Schlaf, although himself a signer of the petition, felt that this revelation would hurt his own Whitman project and the rapidly growing popularity of Whitman in Germany. Supported by Traubel and other Whitmanites, he wrote a pamphlet contesting Bertz's claim. Bertz, in turn, now considering himself a victim of a homosexual conspiracy and coverup, wrote two vicious monographs attacking Schlaf and Whitman. Although he claimed that by exposing or revealing Whitman he had sought only to break the hostile public silence regarding homosexuality, the paranoiac discourse of parts of these books reveals clearly homophobic attitudes.
The debate resurfaced eight years later in France. When French Whitmanite Léon Bazalgette disputed the truth of Guillaume Apollinaire's hoax regarding orgiastic events at Whitman's funeral, Bertz intervened by taking Apollinaire's side and again attempted to prove Whitman's homosexuality.
The narrowness of the views expressed in this debate should not obscure its significance.
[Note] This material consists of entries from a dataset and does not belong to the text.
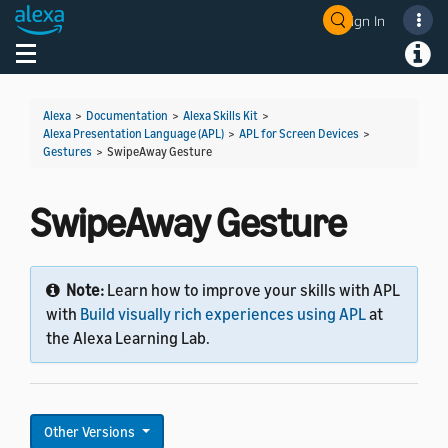
Sign In
Welcome! Ask the DevAssistant
Toggle navigation
Toggl
Alexa
>
Documentation
>
Alexa Skills Kit
>
Alexa Presentation Language (APL)
>
APL for Screen Devices
>
Gestures
>
SwipeAway Gesture
SwipeAway Gesture
Note:
Learn how to improve your skills with APL
with
Build visually rich experiences using APL
at
the Alexa Learning Lab.
Other Versions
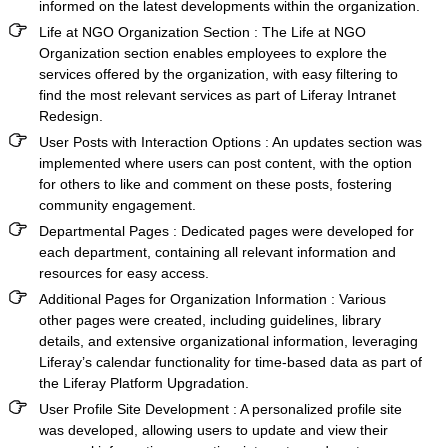
informed on the latest developments within the organization.
Life at NGO Organization Section :
The Life at NGO
Organization section enables employees to explore the
services offered by the organization, with easy filtering to
find the most relevant services as part of
Liferay Intranet
Redesign.
User Posts with Interaction Options
: An updates section was
implemented where users can post content, with the option
for others to like and comment on these posts, fostering
community engagement.
Departmental Pages
: Dedicated pages were developed for
each department, containing all relevant information and
resources for easy access.
Additional Pages for Organization Information
:
Various
other pages were created, including guidelines, library
details, and extensive organizational information, leveraging
Liferay’s calendar functionality for time-based data as part of
the
Liferay Platform Upgradation.
User Profile Site Development
: A personalized profile site
was developed, allowing users to update and view their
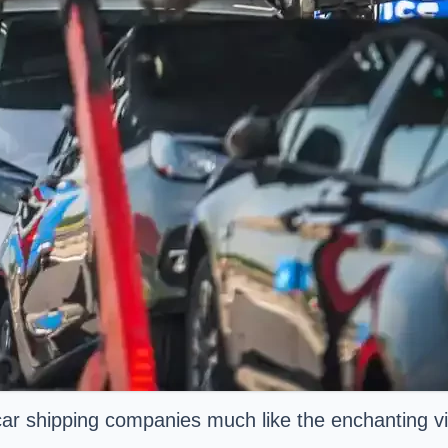
 car shipping companies much like the enchanting vi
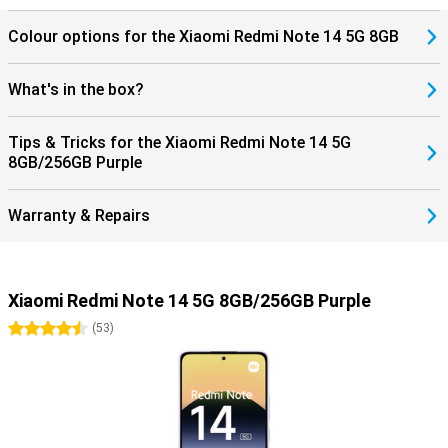
Colour options for the Xiaomi Redmi Note 14 5G 8GB
What's in the box?
Tips & Tricks for the Xiaomi Redmi Note 14 5G
8GB/256GB Purple
Warranty & Repairs
Xiaomi Redmi Note 14 5G 8GB/256GB Purple
4.5 stars
(
53
)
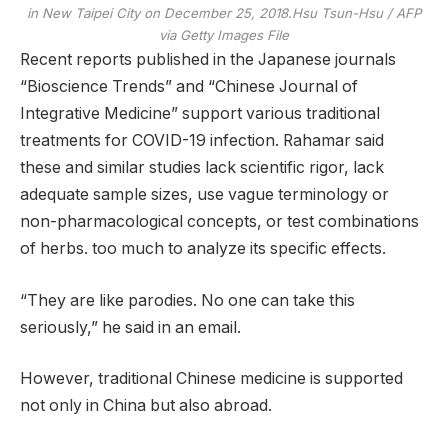
in New Taipei City on December 25, 2018.
Hsu Tsun-Hsu / AFP
via Getty Images File
Recent reports published in the Japanese journals
“Bioscience Trends” and “Chinese Journal of
Integrative Medicine” support various traditional
treatments for COVID-19 infection. Rahamar said
these and similar studies lack scientific rigor, lack
adequate sample sizes, use vague terminology or
non-pharmacological concepts, or test combinations
of herbs. too much to analyze its specific effects.
“They are like parodies. No one can take this
seriously,” he said in an email.
However, traditional Chinese medicine is supported
not only in China but also abroad.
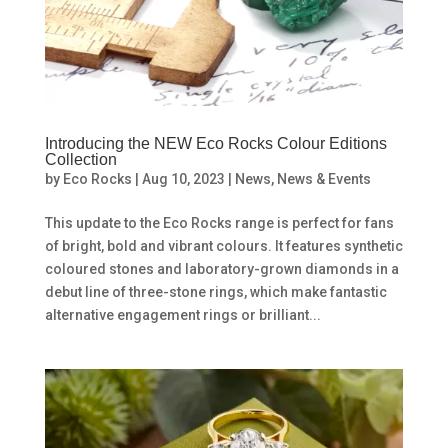
Introducing the NEW Eco Rocks Colour Editions
Collection
by
Eco Rocks
|
Aug 10, 2023
|
News
,
News & Events
This update to the Eco Rocks range is perfect for fans
of bright, bold and vibrant colours. It features synthetic
coloured stones and laboratory-grown diamonds in a
debut line of three-stone rings, which make fantastic
alternative engagement rings or brilliant...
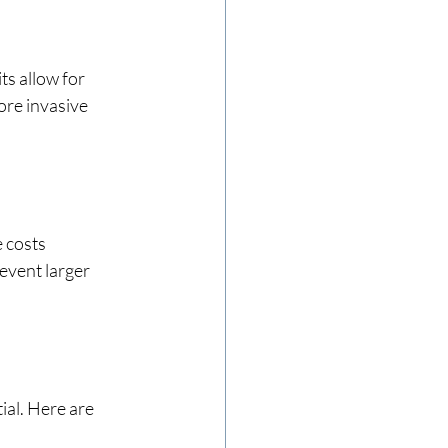
ts allow for 
ore invasive 
 costs 
event larger 
ial. Here are 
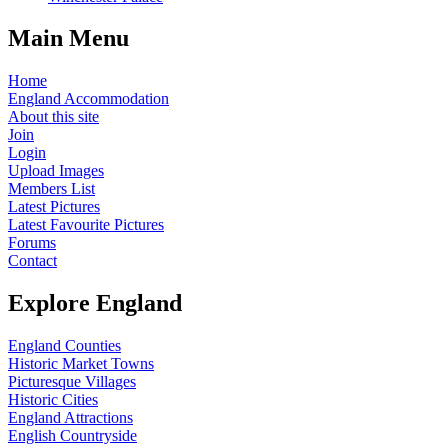
Main Menu
Home
England Accommodation
About this site
Join
Login
Upload Images
Members List
Latest Pictures
Latest Favourite Pictures
Forums
Contact
Explore England
England Counties
Historic Market Towns
Picturesque Villages
Historic Cities
England Attractions
English Countryside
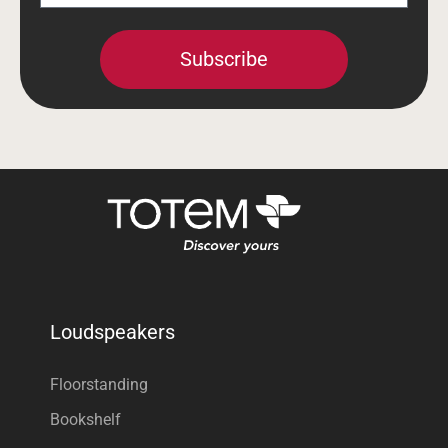
Subscribe
Loudspeakers
Floorstanding
Bookshelf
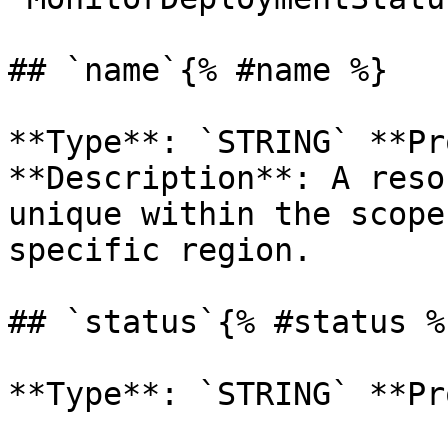
## `name`{% #name %}

**Type**: `STRING` **Pr
**Description**: A reso
unique within the scope
specific region. 

## `status`{% #status %}
**Type**: `STRING` **Pr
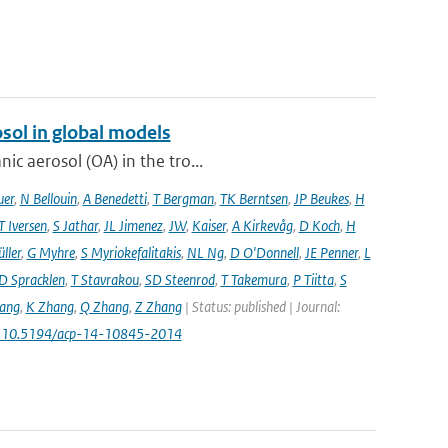
sol in global models
ic aerosol (OA) in the tro...
uer
,
N Bellouin
,
A Benedetti
,
T Bergman
,
TK Berntsen
,
JP Beukes
,
H
T Iversen
,
S Jathar
,
JL Jimenez
,
JW
,
Kaiser
,
A Kirkevåg
,
D Koch
,
H
ller
,
G Myhre
,
S Myriokefalitakis
,
NL Ng
,
D O'Donnell
,
JE Penner
,
L
D Spracklen
,
T Stavrakou
,
SD Steenrod
,
T Takemura
,
P Tiitta
,
S
ang
,
K Zhang
,
Q Zhang
,
Z Zhang
| Status: published | Journal:
: 10.5194/acp-14-10845-2014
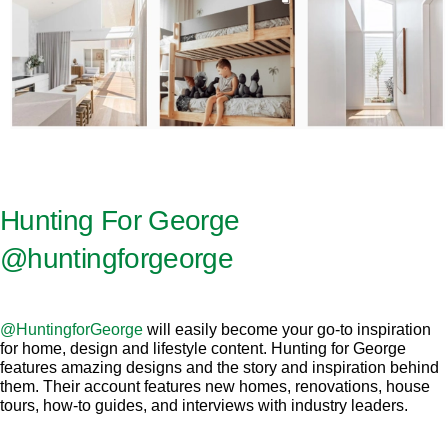
Hunting For George
@huntingforgeorge
@HuntingforGeorge
will easily become your go-to inspiration
for home, design and lifestyle content. Hunting for George
features amazing designs and the story and inspiration behind
them. Their account features new homes, renovations, house
tours, how-to guides, and interviews with industry leaders.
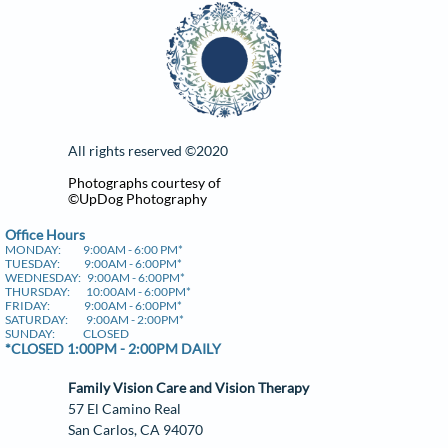
All rights reserved ©​2020
Photographs courtesy of
©UpDog Photography
​Office Hours
MONDAY: 9:00AM - 6:00 PM*
TUESDAY: 9:00AM - 6:00PM*
WEDNESDAY: 9:00AM - 6:00PM*
THURSDAY: 10:00AM - 6:00PM*
FRIDAY: 9:00AM - 6:00PM*
SATURDAY: 9:00AM - 2:00PM*
SUNDAY: CLOSED
*CLOSED 1:00PM - 2:00PM DAILY
Family Vision Care and Vision Therapy
57 El Camino Real
​San Carlos, CA 94070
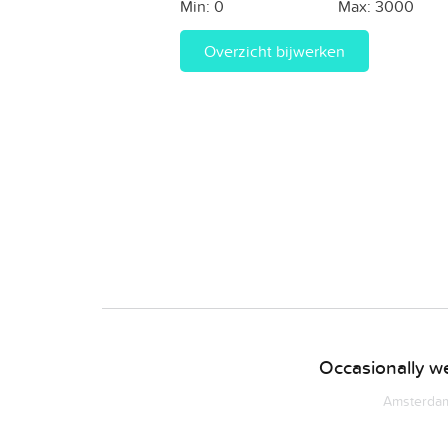
Min:
0
Max:
3000
Overzicht bijwerken
Occasionally we
Amsterdam 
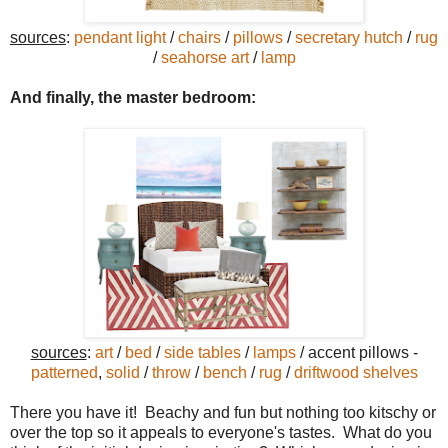
sources
:
pendant light
/
chairs
/
pillows
/
secretary hutch
/
rug
/
seahorse art
/
lamp
And finally, the master bedroom:
sources
:
art
/
bed
/
side tables
/
lamps
/ accent pillows -
patterned
,
solid
/
throw
/
bench
/
rug
/
driftwood shelves
There you have it! Beachy and fun but nothing too kitschy or
over the top so it appeals to everyone's tastes. What do you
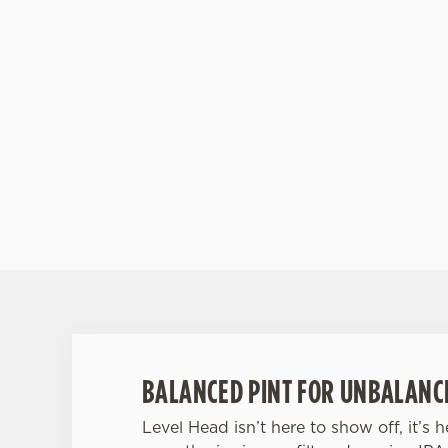
tropical and moreish. -White Peach Sangria: Lig
floral, and fruit-forward. Basically, it’s Spain in a
glass. -Raspberry Rose Spritz: Delicate rose me
tart raspberry in a fizzy pink fling. -Pimm’s:
Packed with fruit and British summertime pride.
Aperol Spritz: The sunset-coloured sip that’s
always in season.
BALANCED PINT FOR UNBALANC
Level Head isn’t here to show off, it’s 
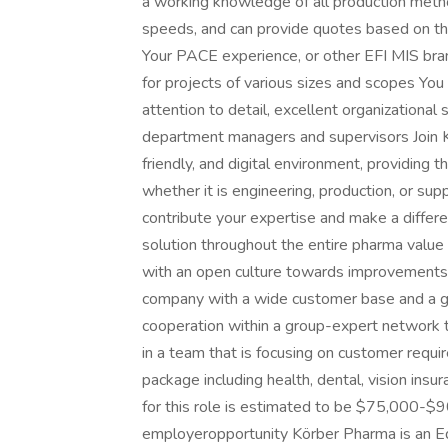
a working knowledge of all production method
speeds, and can provide quotes based on th
Your PACE experience, or other EFI MIS bran
for projects of various sizes and scopes You 
attention to detail, excellent organizational 
department managers and supervisors Join K
friendly, and digital environment, providing 
whether it is engineering, production, or sup
contribute your expertise and make a differe
solution throughout the entire pharma value
with an open culture towards improvements 
company with a wide customer base and a gr
cooperation within a group-expert network 
in a team that is focusing on customer requ
package including health, dental, vision insu
for this role is estimated to be $75,000-$9
employeropportunity Körber Pharma is an E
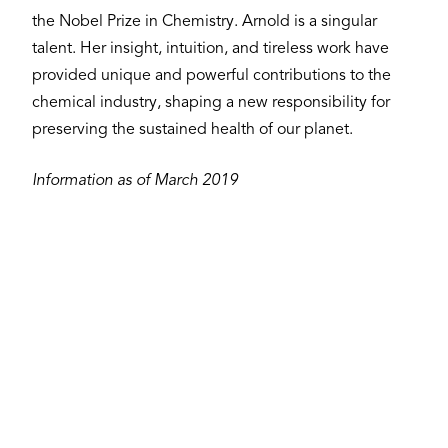
the Nobel Prize in Chemistry. Arnold is a singular
talent. Her insight, intuition, and tireless work have
provided unique and powerful contributions to the
chemical industry, shaping a new responsibility for
preserving the sustained health of our planet.
Information as of March 2019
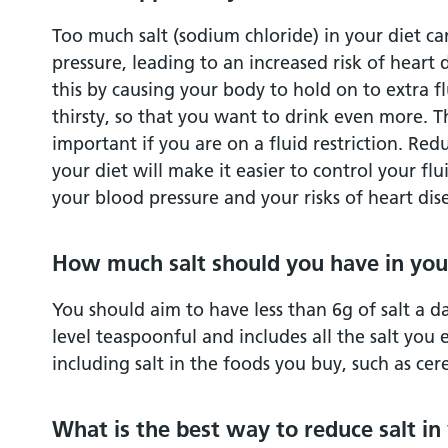
Too much salt (sodium chloride) in your diet c
pressure, leading to an increased risk of heart 
this by causing your body to hold on to extra fl
thirsty, so that you want to drink even more. Thi
important if you are on a fluid restriction. Red
your diet will make it easier to control your flu
your blood pressure and your risks of heart dis
How much salt should you have in you
You should aim to have less than 6g of salt a da
level teaspoonful and includes all the salt you
including salt in the foods you buy, such as cer
What is the best way to reduce salt in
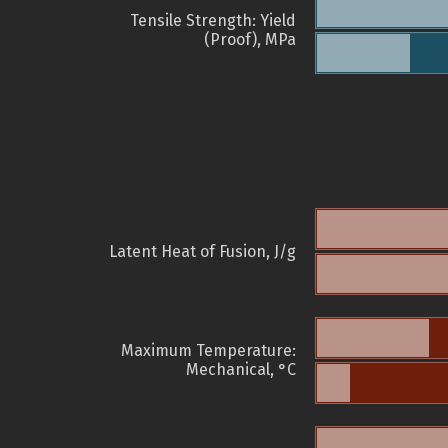
Tensile Strength: Yield
(Proof), MPa
Latent Heat of Fusion, J/g
Maximum Temperature:
Mechanical, °C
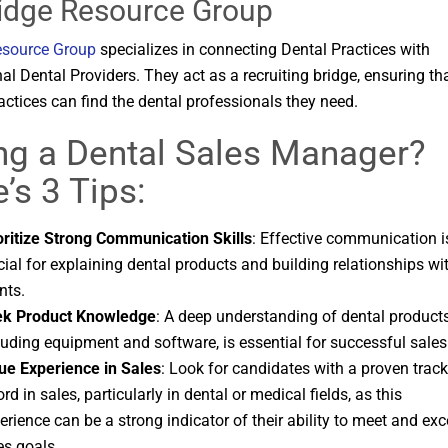
ridge Resource Group
esource Group
specializes in connecting Dental Practices with
al Dental Providers. They act as a recruiting bridge, ensuring th
actices can find the dental professionals they need.
ing a Dental Sales Manager?
’s 3 Tips:
oritize Strong Communication Skills
: Effective communication i
cial for explaining dental products and building relationships wi
nts.
k Product Knowledge
: A deep understanding of dental products
luding equipment and software, is essential for successful sales
ue Experience in Sales
: Look for candidates with a proven track
ord in sales, particularly in dental or medical fields, as this
erience can be a strong indicator of their ability to meet and ex
es goals.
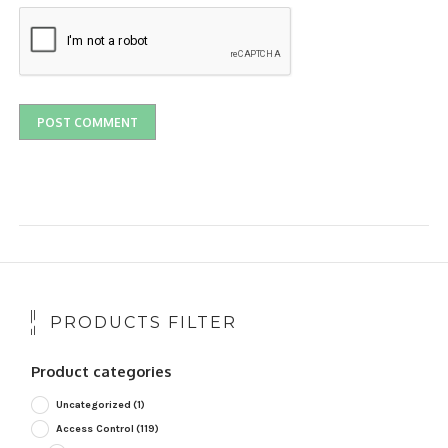
PRODUCTS FILTER
Product categories
Uncategorized
(1)
Access Control
(119)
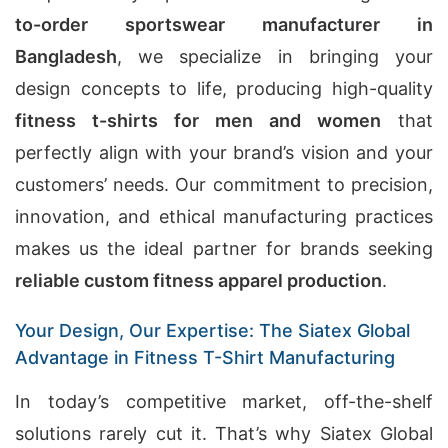
to-order sportswear manufacturer in
Bangladesh
, we specialize in bringing your
design concepts to life, producing high-quality
fitness t-shirts for men and women
that
perfectly align with your brand’s vision and your
customers’ needs. Our commitment to precision,
innovation, and ethical manufacturing practices
makes us the ideal partner for brands seeking
reliable custom fitness apparel production
.
Your Design, Our Expertise: The Siatex Global
Advantage in Fitness T-Shirt Manufacturing
In today’s competitive market, off-the-shelf
solutions rarely cut it. That’s why Siatex Global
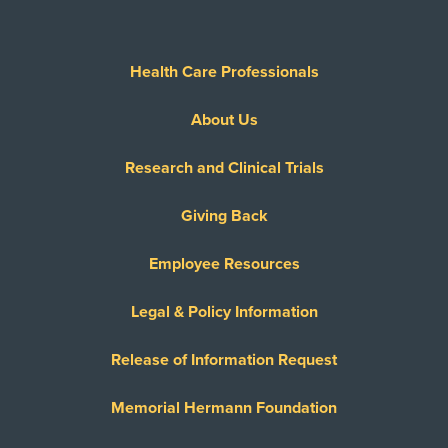
Health Care Professionals
About Us
Research and Clinical Trials
Giving Back
Employee Resources
Legal & Policy Information
Release of Information Request
Memorial Hermann Foundation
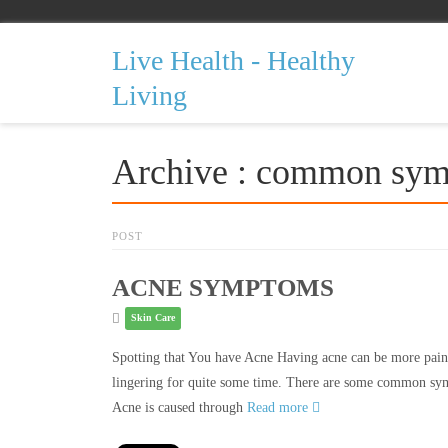
Live Health - Healthy
Living
Archive : common sym
POST
ACNE SYMPTOMS
Skin Care
Spotting that You have Acne Having acne can be more painfu
lingering for quite some time. There are some common sym
Acne is caused through
Read more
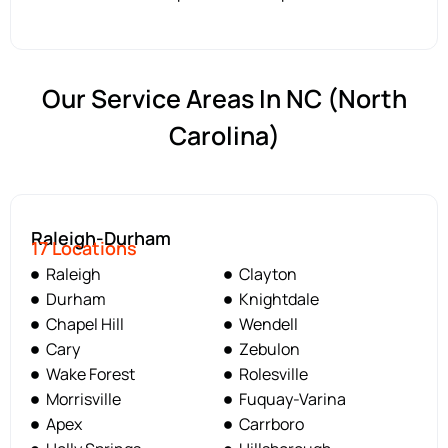
Our Service Areas In NC (North
Carolina)
Raleigh-Durham
17 Locations
Raleigh
Clayton
Durham
Knightdale
Chapel Hill
Wendell
Cary
Zebulon
Wake Forest
Rolesville
Morrisville
Fuquay-Varina
Apex
Carrboro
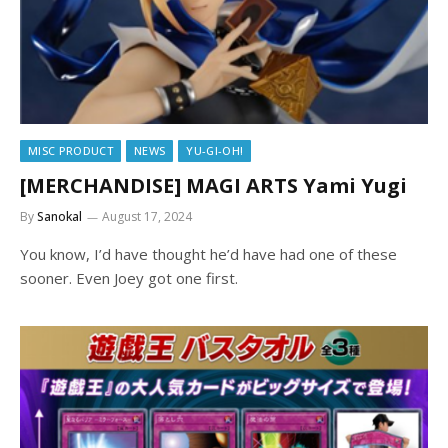
MISC PRODUCT
NEWS
YU-GI-OH!
[MERCHANDISE] MAGI ARTS Yami Yugi
By
Sanokal
August 17, 2024
You know, I’d have thought he’d have had one of these
sooner. Even Joey got one first.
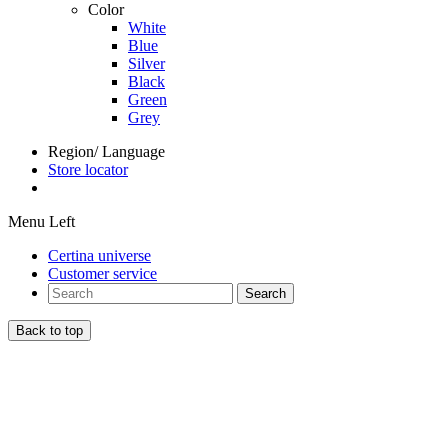
Color
White
Blue
Silver
Black
Green
Grey
Region/ Language
Store locator
Menu Left
Certina universe
Customer service
Search
Back to top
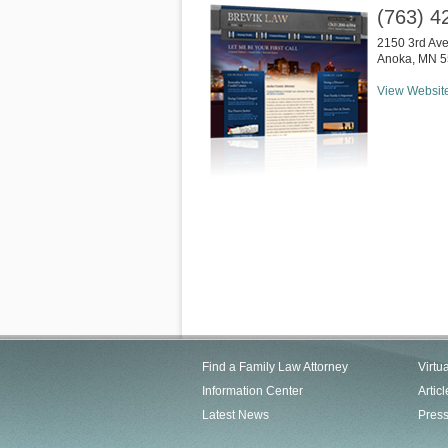
(763) 4
2150 3rd Av
Anoka
,
MN
5
View Websit
Find a Family Law Attorney
Virtu
Information Center
Articl
Latest News
Pres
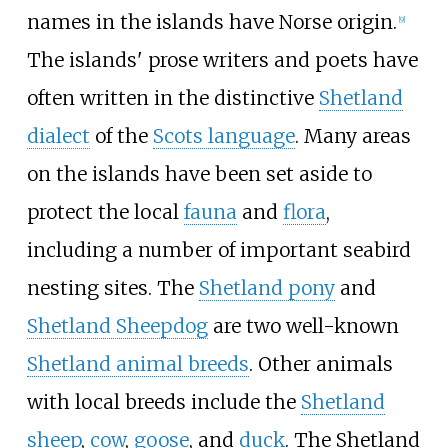
names in the islands have Norse origin.
[
9
]
The islands' prose writers and poets have
often written in the distinctive
Shetland
dialect
of the
Scots language
. Many areas
on the islands have been set aside to
protect the local
fauna
and
flora
,
including a number of important seabird
nesting sites. The
Shetland pony
and
Shetland Sheepdog
are two well-known
Shetland animal breeds
. Other animals
with local breeds include the
Shetland
sheep
,
cow
,
goose
, and
duck
. The Shetland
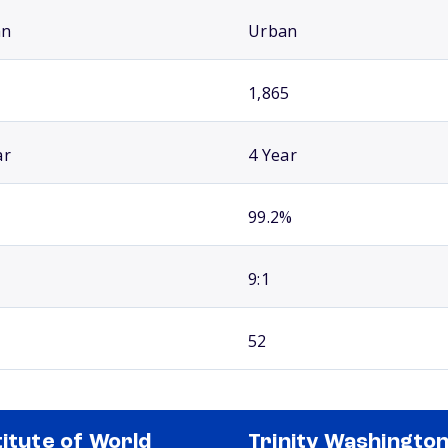
an
Urban
1,865
ar
4 Year
99.2%
9:1
52
titute of World
Trinity Washingto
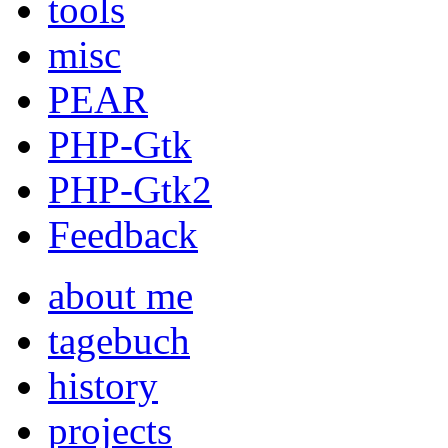
tools
misc
PEAR
PHP-Gtk
PHP-Gtk2
Feedback
about me
tagebuch
history
projects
The German battle surrounding Whitman's homosexuality was, internationally, one of the earliest public discussions of an author's gayness and also forms a chapter in the legal and human emancipation of homosexuals in Germany.
Bibliography
Bertz, Eduard. Der Yankee-Heiland: Ein Beitrag zur modernen Religionsgeschichte. Dresden: Reissner, 1906.
———. "Walt Whitman: Ein Charakterbild." Jahrbuch fur sexuelle Zwischenstufen 7 (1905): 153–287.
———. Whitman-Mysterien: Eine Abrechnung mit Johannes Schlaf. Berlin: Gose and Tetzlaff, 1907.
Grünzweig, Walter. "Adulation and Paranoia: Eduard Bertz's Whitman Correspondence (1889–1914)." Gissing Journal 27.3 (1991): 1–20 and 27.4 (1991): 16–35.
———. Constructing the German Walt Whitman. Iowa City: U of Iowa P, 1995.
Lang, Hans-Joachim. "Eduard Bertz vs. Johannes Schlaf: The Debate on Whitman's Homosexuality in Germany." A Conversation in the Life of Leland R. Phelps. America and Germany: Literature, Art and Music. Ed. Frank L. Borchardt and Marion C. Salinger. Durham, N.C.: Duke UP, 1987. 49–86.
Schlaf, Johannes. Walt Whitman Homosexueller? Minden: Bruns, 1907.